Jubran offers two main reasons for low trust. First, Arabs may be less aware of public opinion surveys; the concept is not as familiar to them as it is to Jews – perhaps precisely because Arabs are polled less than Jews in Israel. The other possibility, he says, is “they know about public opinion, but they don’t see that it has any influence. [They ask,] “Why answer? What will it give us? It’s just another survey. Especially when it’s related to the state, parties, government – it’s just like elections – there will be no influence.” The result, he says, is either low response rates, or skewed answers.
Many Jews also feel less than socially efficacious. But as the majority population, they do not experience the same sort of insecurity and suspicion of the majority-group state that Arabs might.
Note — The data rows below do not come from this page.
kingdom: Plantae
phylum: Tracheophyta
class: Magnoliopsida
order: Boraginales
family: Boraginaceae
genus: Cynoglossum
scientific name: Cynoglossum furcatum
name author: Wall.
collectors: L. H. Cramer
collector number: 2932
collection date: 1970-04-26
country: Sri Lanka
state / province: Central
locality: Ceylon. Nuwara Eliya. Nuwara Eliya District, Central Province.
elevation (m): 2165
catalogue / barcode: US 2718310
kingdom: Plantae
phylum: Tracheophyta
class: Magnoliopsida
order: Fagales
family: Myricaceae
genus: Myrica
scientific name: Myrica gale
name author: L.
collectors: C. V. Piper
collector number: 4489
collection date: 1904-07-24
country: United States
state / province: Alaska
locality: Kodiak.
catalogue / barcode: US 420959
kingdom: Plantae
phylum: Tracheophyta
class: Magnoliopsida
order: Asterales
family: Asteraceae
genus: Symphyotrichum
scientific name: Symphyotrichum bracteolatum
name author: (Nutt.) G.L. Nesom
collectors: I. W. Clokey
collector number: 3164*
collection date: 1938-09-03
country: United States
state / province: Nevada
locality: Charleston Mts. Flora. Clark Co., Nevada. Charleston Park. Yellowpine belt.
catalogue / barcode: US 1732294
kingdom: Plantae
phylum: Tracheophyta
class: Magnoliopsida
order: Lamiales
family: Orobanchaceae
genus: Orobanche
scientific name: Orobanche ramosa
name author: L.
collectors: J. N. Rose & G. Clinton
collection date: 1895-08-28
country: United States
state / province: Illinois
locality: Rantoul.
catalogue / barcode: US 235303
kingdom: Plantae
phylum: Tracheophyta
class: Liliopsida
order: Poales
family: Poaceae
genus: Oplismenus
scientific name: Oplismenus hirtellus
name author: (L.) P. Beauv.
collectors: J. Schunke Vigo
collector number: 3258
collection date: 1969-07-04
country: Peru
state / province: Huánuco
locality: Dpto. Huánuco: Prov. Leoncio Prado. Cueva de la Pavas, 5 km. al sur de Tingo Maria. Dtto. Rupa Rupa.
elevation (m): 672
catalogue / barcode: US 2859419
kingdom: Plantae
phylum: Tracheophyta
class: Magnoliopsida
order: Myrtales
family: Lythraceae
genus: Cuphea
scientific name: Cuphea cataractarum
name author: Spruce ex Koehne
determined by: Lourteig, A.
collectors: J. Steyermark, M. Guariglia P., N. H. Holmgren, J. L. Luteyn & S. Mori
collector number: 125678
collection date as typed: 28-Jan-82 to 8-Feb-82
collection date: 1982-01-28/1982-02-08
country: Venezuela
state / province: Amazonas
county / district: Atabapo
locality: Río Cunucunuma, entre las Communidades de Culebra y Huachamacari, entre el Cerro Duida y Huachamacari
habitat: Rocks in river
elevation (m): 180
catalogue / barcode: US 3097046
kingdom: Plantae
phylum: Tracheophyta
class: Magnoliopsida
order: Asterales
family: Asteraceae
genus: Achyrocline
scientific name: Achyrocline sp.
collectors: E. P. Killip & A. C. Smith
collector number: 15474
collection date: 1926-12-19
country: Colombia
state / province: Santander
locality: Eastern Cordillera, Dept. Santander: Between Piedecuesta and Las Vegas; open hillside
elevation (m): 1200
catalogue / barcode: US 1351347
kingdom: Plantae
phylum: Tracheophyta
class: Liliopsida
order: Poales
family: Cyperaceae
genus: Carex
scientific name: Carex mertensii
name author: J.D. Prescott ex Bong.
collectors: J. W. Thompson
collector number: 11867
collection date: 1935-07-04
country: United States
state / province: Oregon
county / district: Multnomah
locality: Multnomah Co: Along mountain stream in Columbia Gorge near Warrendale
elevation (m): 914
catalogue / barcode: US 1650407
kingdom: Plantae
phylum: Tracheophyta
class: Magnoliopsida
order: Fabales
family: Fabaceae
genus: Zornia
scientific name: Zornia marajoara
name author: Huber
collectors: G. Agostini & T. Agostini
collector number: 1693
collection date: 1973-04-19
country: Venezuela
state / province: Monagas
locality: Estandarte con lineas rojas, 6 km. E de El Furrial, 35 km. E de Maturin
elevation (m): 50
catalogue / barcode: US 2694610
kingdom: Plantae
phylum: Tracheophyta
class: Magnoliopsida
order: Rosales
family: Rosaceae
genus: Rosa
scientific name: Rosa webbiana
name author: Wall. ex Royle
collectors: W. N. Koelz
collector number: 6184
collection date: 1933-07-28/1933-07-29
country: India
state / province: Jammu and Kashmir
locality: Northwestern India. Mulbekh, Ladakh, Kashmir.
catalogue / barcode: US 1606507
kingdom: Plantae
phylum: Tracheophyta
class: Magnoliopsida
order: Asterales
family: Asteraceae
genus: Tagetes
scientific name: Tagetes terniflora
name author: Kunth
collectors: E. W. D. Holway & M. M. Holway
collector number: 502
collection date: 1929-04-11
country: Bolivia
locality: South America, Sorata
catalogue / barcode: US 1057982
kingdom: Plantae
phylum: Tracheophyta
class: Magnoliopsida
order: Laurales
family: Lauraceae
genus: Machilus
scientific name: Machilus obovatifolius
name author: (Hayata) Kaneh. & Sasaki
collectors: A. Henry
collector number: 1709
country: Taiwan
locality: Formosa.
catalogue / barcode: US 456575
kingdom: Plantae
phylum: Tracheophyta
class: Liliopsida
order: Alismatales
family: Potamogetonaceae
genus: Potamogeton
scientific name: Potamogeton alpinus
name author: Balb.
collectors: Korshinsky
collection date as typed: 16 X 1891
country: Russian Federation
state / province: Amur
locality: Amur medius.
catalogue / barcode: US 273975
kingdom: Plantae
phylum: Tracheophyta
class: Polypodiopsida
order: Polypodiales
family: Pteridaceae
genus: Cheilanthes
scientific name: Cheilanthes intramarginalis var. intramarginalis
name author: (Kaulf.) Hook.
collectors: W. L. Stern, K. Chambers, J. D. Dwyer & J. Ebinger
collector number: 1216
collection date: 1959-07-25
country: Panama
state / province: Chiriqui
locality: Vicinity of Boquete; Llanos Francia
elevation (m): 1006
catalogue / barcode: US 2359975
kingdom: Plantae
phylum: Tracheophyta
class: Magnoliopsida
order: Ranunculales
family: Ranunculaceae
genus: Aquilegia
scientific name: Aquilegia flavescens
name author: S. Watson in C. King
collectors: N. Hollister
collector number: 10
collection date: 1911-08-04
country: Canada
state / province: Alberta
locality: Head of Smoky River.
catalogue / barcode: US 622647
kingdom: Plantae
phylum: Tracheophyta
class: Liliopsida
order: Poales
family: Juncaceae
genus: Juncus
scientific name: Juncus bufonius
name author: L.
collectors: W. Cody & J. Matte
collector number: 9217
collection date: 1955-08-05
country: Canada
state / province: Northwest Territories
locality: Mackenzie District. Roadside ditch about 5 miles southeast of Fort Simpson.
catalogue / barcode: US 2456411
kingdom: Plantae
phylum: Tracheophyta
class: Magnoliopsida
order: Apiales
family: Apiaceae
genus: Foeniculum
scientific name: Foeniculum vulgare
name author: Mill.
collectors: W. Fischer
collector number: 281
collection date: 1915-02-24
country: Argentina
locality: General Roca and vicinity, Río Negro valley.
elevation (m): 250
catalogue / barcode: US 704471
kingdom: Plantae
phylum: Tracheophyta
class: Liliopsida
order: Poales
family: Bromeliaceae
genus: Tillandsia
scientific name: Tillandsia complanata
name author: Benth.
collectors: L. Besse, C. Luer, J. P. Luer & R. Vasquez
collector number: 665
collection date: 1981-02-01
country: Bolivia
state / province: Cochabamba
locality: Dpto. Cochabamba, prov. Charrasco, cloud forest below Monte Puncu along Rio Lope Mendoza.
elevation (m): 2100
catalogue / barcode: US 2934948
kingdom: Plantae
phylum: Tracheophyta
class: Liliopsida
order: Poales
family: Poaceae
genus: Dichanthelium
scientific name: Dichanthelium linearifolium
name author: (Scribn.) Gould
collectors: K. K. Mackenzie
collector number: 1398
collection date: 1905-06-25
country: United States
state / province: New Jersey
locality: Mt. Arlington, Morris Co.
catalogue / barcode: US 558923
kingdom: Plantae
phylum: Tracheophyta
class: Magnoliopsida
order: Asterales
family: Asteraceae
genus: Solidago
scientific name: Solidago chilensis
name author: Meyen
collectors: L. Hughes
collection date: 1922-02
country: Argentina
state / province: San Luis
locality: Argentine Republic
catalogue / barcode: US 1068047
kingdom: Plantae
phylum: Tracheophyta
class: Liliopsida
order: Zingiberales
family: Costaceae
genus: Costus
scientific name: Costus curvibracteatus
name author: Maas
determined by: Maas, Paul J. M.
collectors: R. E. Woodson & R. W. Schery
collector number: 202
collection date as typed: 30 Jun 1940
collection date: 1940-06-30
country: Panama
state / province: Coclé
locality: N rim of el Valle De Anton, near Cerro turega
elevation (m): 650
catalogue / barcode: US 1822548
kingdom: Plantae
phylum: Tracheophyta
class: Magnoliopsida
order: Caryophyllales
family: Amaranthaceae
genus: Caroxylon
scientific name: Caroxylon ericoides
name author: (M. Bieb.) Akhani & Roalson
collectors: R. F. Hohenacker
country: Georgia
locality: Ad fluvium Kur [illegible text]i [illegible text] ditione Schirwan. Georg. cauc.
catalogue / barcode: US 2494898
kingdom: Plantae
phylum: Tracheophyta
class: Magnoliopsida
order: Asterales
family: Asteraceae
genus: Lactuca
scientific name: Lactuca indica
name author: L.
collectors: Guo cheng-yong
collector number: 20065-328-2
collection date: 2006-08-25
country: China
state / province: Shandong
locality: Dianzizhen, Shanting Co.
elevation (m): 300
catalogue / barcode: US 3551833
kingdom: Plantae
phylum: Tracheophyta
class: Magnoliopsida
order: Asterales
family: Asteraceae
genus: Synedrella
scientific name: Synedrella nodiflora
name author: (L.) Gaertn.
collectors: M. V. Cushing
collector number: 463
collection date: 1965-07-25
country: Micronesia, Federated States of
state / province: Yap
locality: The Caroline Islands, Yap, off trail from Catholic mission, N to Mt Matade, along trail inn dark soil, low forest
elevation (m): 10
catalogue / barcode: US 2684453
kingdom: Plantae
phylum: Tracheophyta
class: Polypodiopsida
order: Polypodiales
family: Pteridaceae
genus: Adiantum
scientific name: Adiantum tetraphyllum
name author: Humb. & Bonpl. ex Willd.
Language is also an issue. It’s fairly obvious that most people would feel more comfortable answering a survey – especially about sensitive topics – in their native language.
But the Hebrew media almost never state whether the regular polls they commission are translated into Arabic or if respondents were interviewed in Hebrew. My guess is that for fewer than 100 respondents, surveys are not translated. With respondents already suspicious of strangers asking their political views, a Hebrew-language interviewer is not likely to put them at ease.
Furthermore, at best, most polling firms just hire Arab interviewers, translate questionnaires written in Hebrew and draw samples from Bezeq, the national phone company.
There are hardly any commercial Arab research firms. After all, who has the time or the money to do it right? Whatever the reasons, sadly, the gap in public opinion knowledge probably exacerbates the distance between Jews and Arabs in Israel. Further, in-depth Arab polling might reveal troubling findings.
In just one example, Professor Smooha’s excellent “Index of Arab-Jewish Relations in Israel 2003-2009” showed that 48% of Arabs are dissatisfied with their lives in Israel, 40% do not trust the court system, and 41% support boycotting elections, along with other indications of alienation and discontent.
These are serious problems, and all Israelis should want to know more.
According to Jubran, to overcome the lack of representation, or underrepresentation, of Arabs in national representative samples, pollsters must create samples based on much more intimate knowledge of the population spread and developing interviewing techniques that allow for introductions, explanations and conversation to break the ice – to gain the interviewees’ trust.
The problem won’t be easily solved until those commissioning surveys begin to view Arabs as inseparable from Israeli society, and find the resources to poll them, and poll them properly. In the meantime, editors and reporters could help by reporting more precisely on the sampling methodology, and they could explain the implications. That way, readers would know when to take findings with a grain of salt – or two.
Ultimately, Israelis will have to realize that better polling means better mutual understanding, which we all need.